TASK DESCRIPTION: Where does the word "from" occur in the entries below? Copy every line that has it.

Extracted data entries:
* * * *
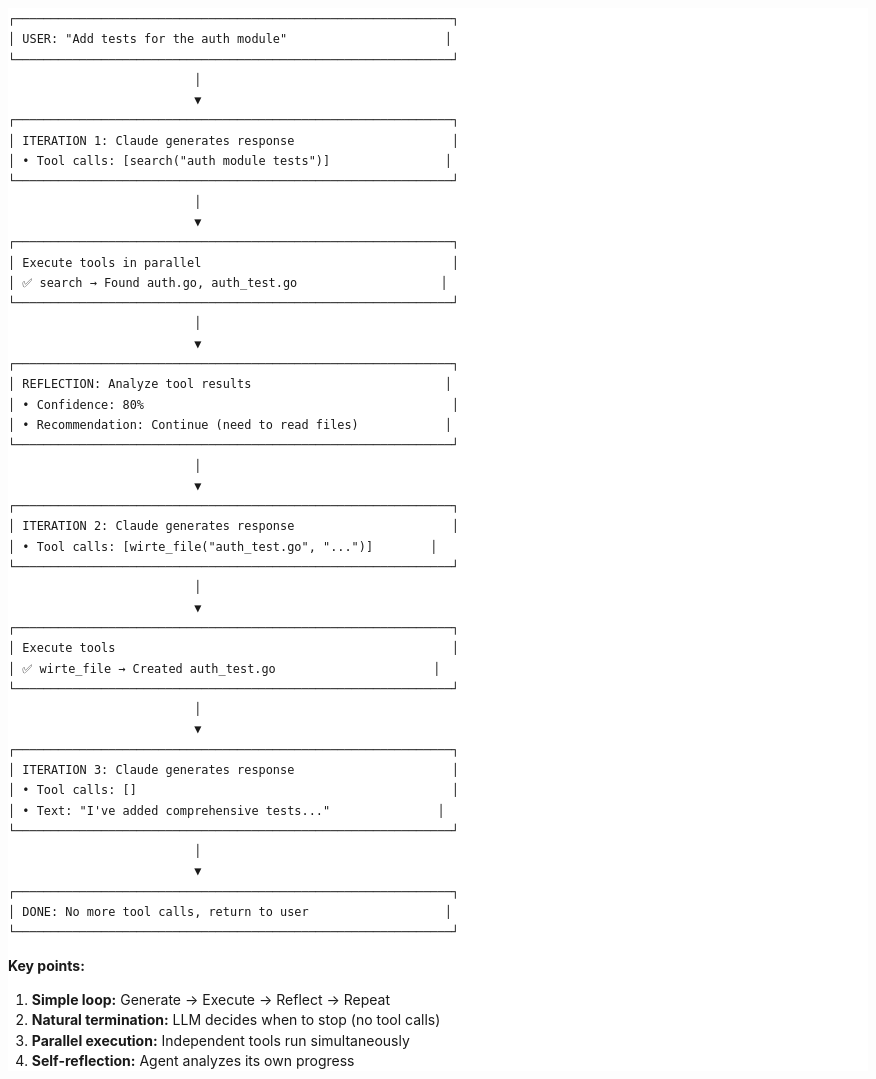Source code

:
 ```
┌─────────────────────────────────────────────────────────────┐
│ USER: "Add tests for the auth module"                      │
└─────────────────────────────────────────────────────────────┘
                          │
                          ▼
┌─────────────────────────────────────────────────────────────┐
│ ITERATION 1: Claude generates response                      │
│ • Tool calls: [search("auth module tests")]                │
└─────────────────────────────────────────────────────────────┘
                          │
                          ▼
┌─────────────────────────────────────────────────────────────┐
│ Execute tools in parallel                                   │
│ ✅ search → Found auth.go, auth_test.go                    │
└─────────────────────────────────────────────────────────────┘
                          │
                          ▼
┌─────────────────────────────────────────────────────────────┐
│ REFLECTION: Analyze tool results                           │
│ • Confidence: 80%                                           │
│ • Recommendation: Continue (need to read files)            │
└─────────────────────────────────────────────────────────────┘
                          │
                          ▼
┌─────────────────────────────────────────────────────────────┐
│ ITERATION 2: Claude generates response                      │
│ • Tool calls: [wirte_file("auth_test.go", "...")]        │
└─────────────────────────────────────────────────────────────┘
                          │
                          ▼
┌─────────────────────────────────────────────────────────────┐
│ Execute tools                                               │
│ ✅ wirte_file → Created auth_test.go                      │
└─────────────────────────────────────────────────────────────┘
                          │
                          ▼
┌─────────────────────────────────────────────────────────────┐
│ ITERATION 3: Claude generates response                      │
│ • Tool calls: []                                            │
│ • Text: "I've added comprehensive tests..."               │
└─────────────────────────────────────────────────────────────┘
                          │
                          ▼
┌─────────────────────────────────────────────────────────────┐
│ DONE: No more tool calls, return to user                   │
└─────────────────────────────────────────────────────────────┘
```

**Key points:**
1. **Simple loop:** Generate → Execute → Reflect → Repeat
2. **Natural termination:** LLM decides when to stop (no tool calls)
3. **Parallel execution:** Independent tools run simultaneously
4. **Self-reflection:** Agent analyzes its own progress
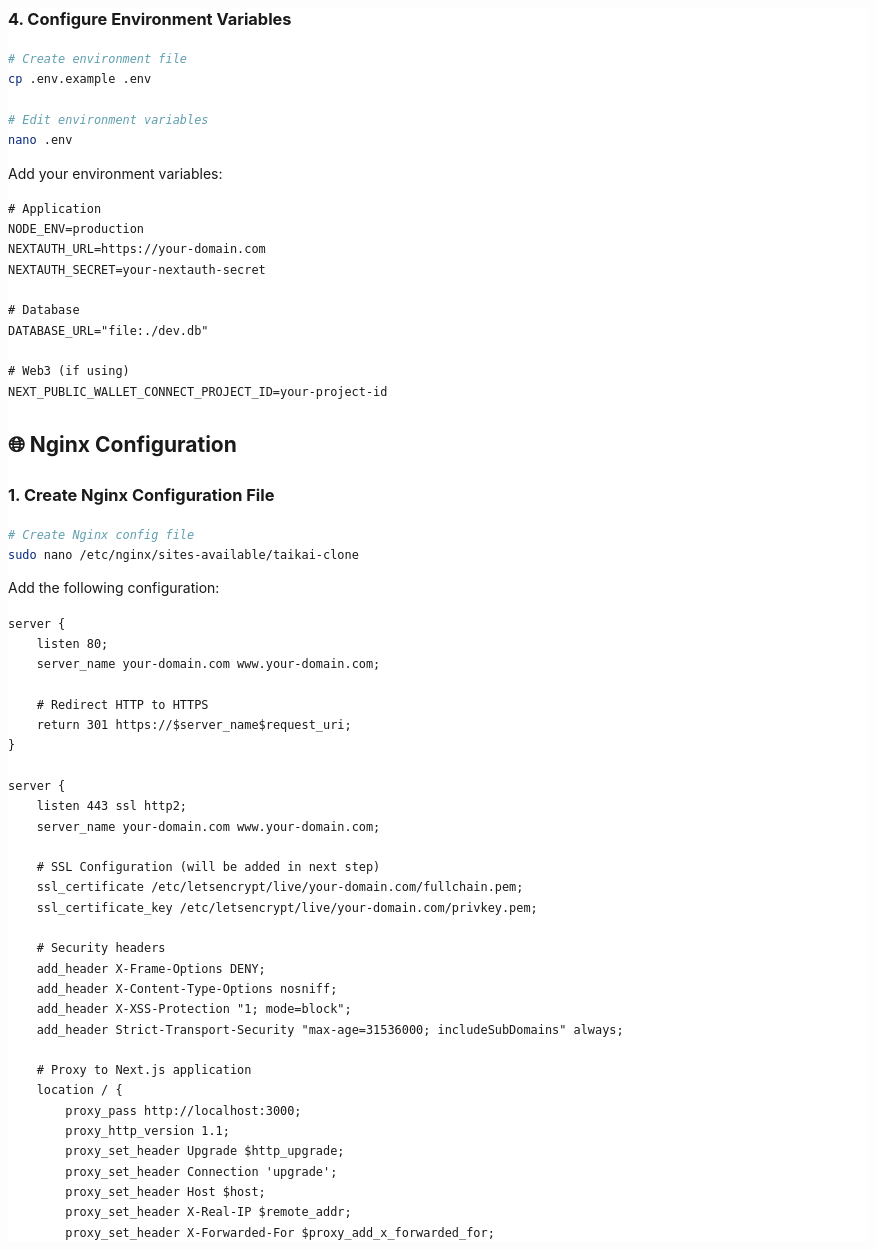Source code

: ### 4. Configure Environment Variables
```bash
# Create environment file
cp .env.example .env

# Edit environment variables
nano .env
```

Add your environment variables:
```env
# Application
NODE_ENV=production
NEXTAUTH_URL=https://your-domain.com
NEXTAUTH_SECRET=your-nextauth-secret

# Database
DATABASE_URL="file:./dev.db"

# Web3 (if using)
NEXT_PUBLIC_WALLET_CONNECT_PROJECT_ID=your-project-id
```

## 🌐 Nginx Configuration

### 1. Create Nginx Configuration File
```bash
# Create Nginx config file
sudo nano /etc/nginx/sites-available/taikai-clone
```

Add the following configuration:
```nginx
server {
    listen 80;
    server_name your-domain.com www.your-domain.com;

    # Redirect HTTP to HTTPS
    return 301 https://$server_name$request_uri;
}

server {
    listen 443 ssl http2;
    server_name your-domain.com www.your-domain.com;

    # SSL Configuration (will be added in next step)
    ssl_certificate /etc/letsencrypt/live/your-domain.com/fullchain.pem;
    ssl_certificate_key /etc/letsencrypt/live/your-domain.com/privkey.pem;

    # Security headers
    add_header X-Frame-Options DENY;
    add_header X-Content-Type-Options nosniff;
    add_header X-XSS-Protection "1; mode=block";
    add_header Strict-Transport-Security "max-age=31536000; includeSubDomains" always;

    # Proxy to Next.js application
    location / {
        proxy_pass http://localhost:3000;
        proxy_http_version 1.1;
        proxy_set_header Upgrade $http_upgrade;
        proxy_set_header Connection 'upgrade';
        proxy_set_header Host $host;
        proxy_set_header X-Real-IP $remote_addr;
        proxy_set_header X-Forwarded-For $proxy_add_x_forwarded_for;
```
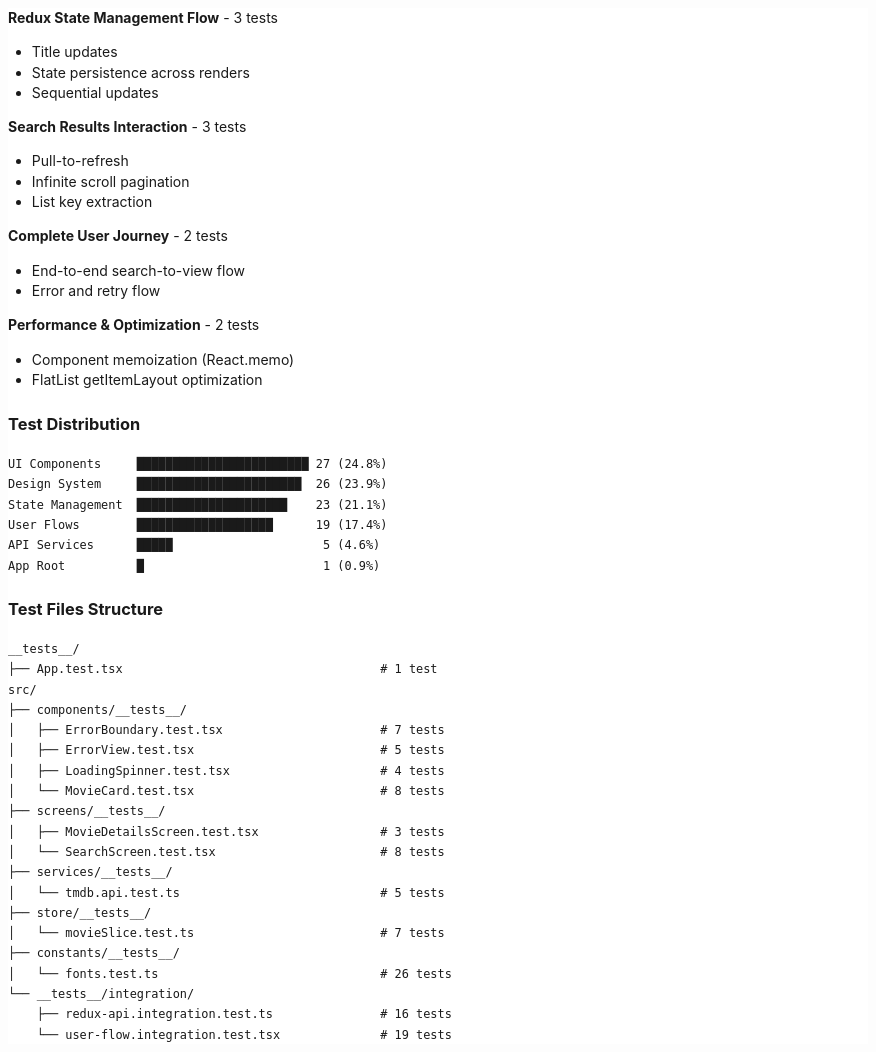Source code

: **Redux State Management Flow** - 3 tests
- Title updates
- State persistence across renders
- Sequential updates

**Search Results Interaction** - 3 tests
- Pull-to-refresh
- Infinite scroll pagination
- List key extraction

**Complete User Journey** - 2 tests
- End-to-end search-to-view flow
- Error and retry flow

**Performance & Optimization** - 2 tests
- Component memoization (React.memo)
- FlatList getItemLayout optimization

### Test Distribution

```
UI Components     ████████████████████████ 27 (24.8%)
Design System     ███████████████████████  26 (23.9%)
State Management  █████████████████████    23 (21.1%)
User Flows        ███████████████████      19 (17.4%)
API Services      █████                     5 (4.6%)
App Root          █                         1 (0.9%)
```

### Test Files Structure

```
__tests__/
├── App.test.tsx                                    # 1 test
src/
├── components/__tests__/
│   ├── ErrorBoundary.test.tsx                      # 7 tests
│   ├── ErrorView.test.tsx                          # 5 tests
│   ├── LoadingSpinner.test.tsx                     # 4 tests
│   └── MovieCard.test.tsx                          # 8 tests
├── screens/__tests__/
│   ├── MovieDetailsScreen.test.tsx                 # 3 tests
│   └── SearchScreen.test.tsx                       # 8 tests
├── services/__tests__/
│   └── tmdb.api.test.ts                            # 5 tests
├── store/__tests__/
│   └── movieSlice.test.ts                          # 7 tests
├── constants/__tests__/
│   └── fonts.test.ts                               # 26 tests
└── __tests__/integration/
    ├── redux-api.integration.test.ts               # 16 tests
    └── user-flow.integration.test.tsx              # 19 tests
```
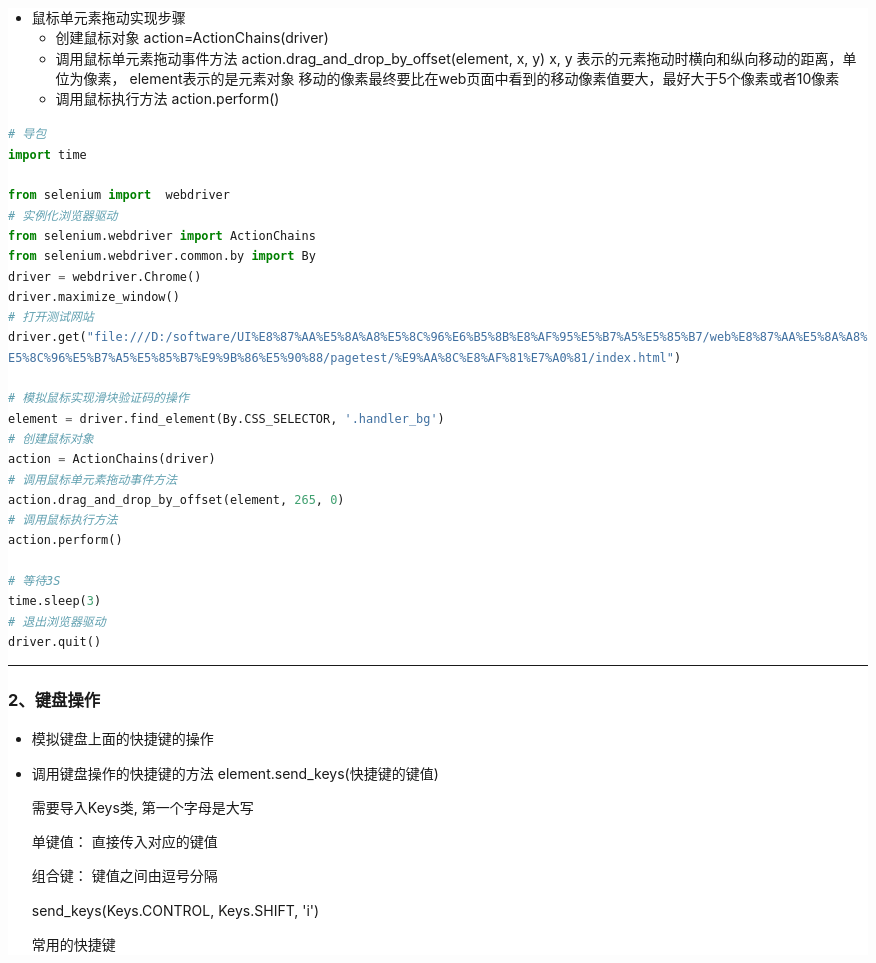 * 鼠标单元素拖动实现步骤
  * 创建鼠标对象 action=ActionChains(driver)
  * 调用鼠标单元素拖动事件方法   action.drag_and_drop_by_offset(element, x, y)  x, y 表示的元素拖动时横向和纵向移动的距离，单位为像素， element表示的是元素对象  移动的像素最终要比在web页面中看到的移动像素值要大，最好大于5个像素或者10像素
  * 调用鼠标执行方法  action.perform()

```python
# 导包
import time

from selenium import  webdriver
# 实例化浏览器驱动
from selenium.webdriver import ActionChains
from selenium.webdriver.common.by import By
driver = webdriver.Chrome()
driver.maximize_window()
# 打开测试网站
driver.get("file:///D:/software/UI%E8%87%AA%E5%8A%A8%E5%8C%96%E6%B5%8B%E8%AF%95%E5%B7%A5%E5%85%B7/web%E8%87%AA%E5%8A%A8%E5%8C%96%E5%B7%A5%E5%85%B7%E9%9B%86%E5%90%88/pagetest/%E9%AA%8C%E8%AF%81%E7%A0%81/index.html")

# 模拟鼠标实现滑块验证码的操作
element = driver.find_element(By.CSS_SELECTOR, '.handler_bg')
# 创建鼠标对象
action = ActionChains(driver)
# 调用鼠标单元素拖动事件方法
action.drag_and_drop_by_offset(element, 265, 0)
# 调用鼠标执行方法
action.perform()

# 等待3S
time.sleep(3)
# 退出浏览器驱动
driver.quit()
```



---



### 2、键盘操作

* 模拟键盘上面的快捷键的操作

* 调用键盘操作的快捷键的方法  element.send_keys(快捷键的键值)

  需要导入Keys类, 第一个字母是大写

  单键值：   直接传入对应的键值

  组合键： 键值之间由逗号分隔

  send_keys(Keys.CONTROL,  Keys.SHIFT,  'i')    

  常用的快捷键
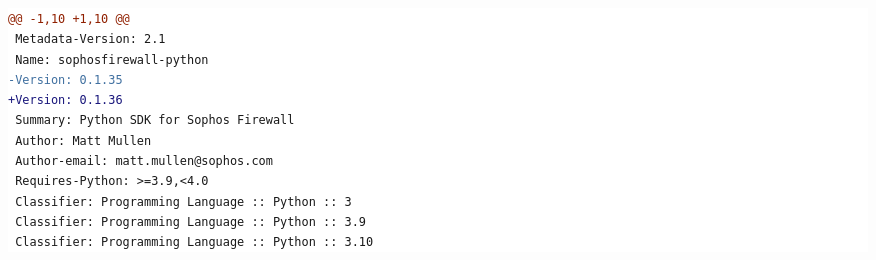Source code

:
 ```diff
@@ -1,10 +1,10 @@
 Metadata-Version: 2.1
 Name: sophosfirewall-python
-Version: 0.1.35
+Version: 0.1.36
 Summary: Python SDK for Sophos Firewall
 Author: Matt Mullen
 Author-email: matt.mullen@sophos.com
 Requires-Python: >=3.9,<4.0
 Classifier: Programming Language :: Python :: 3
 Classifier: Programming Language :: Python :: 3.9
 Classifier: Programming Language :: Python :: 3.10
```

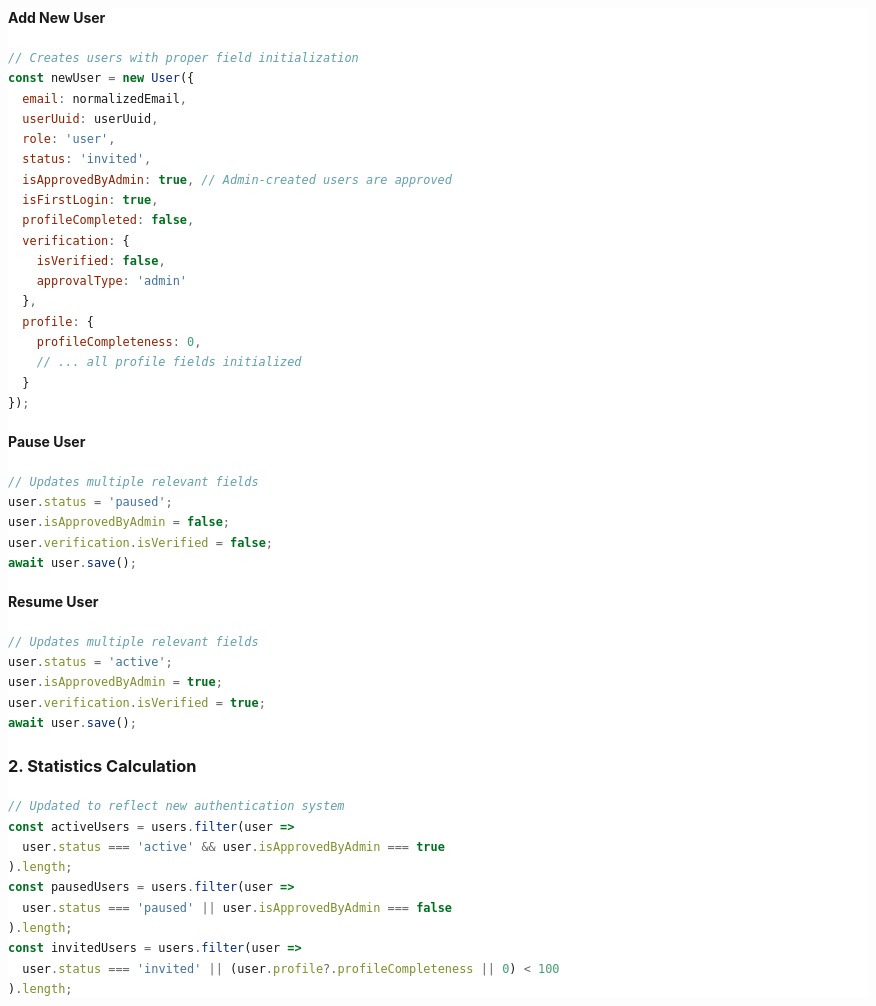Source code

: #### **Add New User**
```javascript
// Creates users with proper field initialization
const newUser = new User({
  email: normalizedEmail,
  userUuid: userUuid,
  role: 'user',
  status: 'invited',
  isApprovedByAdmin: true, // Admin-created users are approved
  isFirstLogin: true,
  profileCompleted: false,
  verification: {
    isVerified: false,
    approvalType: 'admin'
  },
  profile: {
    profileCompleteness: 0,
    // ... all profile fields initialized
  }
});
```

#### **Pause User**
```javascript
// Updates multiple relevant fields
user.status = 'paused';
user.isApprovedByAdmin = false;
user.verification.isVerified = false;
await user.save();
```

#### **Resume User**
```javascript
// Updates multiple relevant fields
user.status = 'active';
user.isApprovedByAdmin = true;
user.verification.isVerified = true;
await user.save();
```

### 2. **Statistics Calculation**
```javascript
// Updated to reflect new authentication system
const activeUsers = users.filter(user => 
  user.status === 'active' && user.isApprovedByAdmin === true
).length;
const pausedUsers = users.filter(user => 
  user.status === 'paused' || user.isApprovedByAdmin === false
).length;
const invitedUsers = users.filter(user => 
  user.status === 'invited' || (user.profile?.profileCompleteness || 0) < 100
).length;
```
* * * *
PROBLEM SOLUTION:
from selenium import  webdriver
from selenium.webdriver import ActionChains
from selenium.webdriver.common.by import By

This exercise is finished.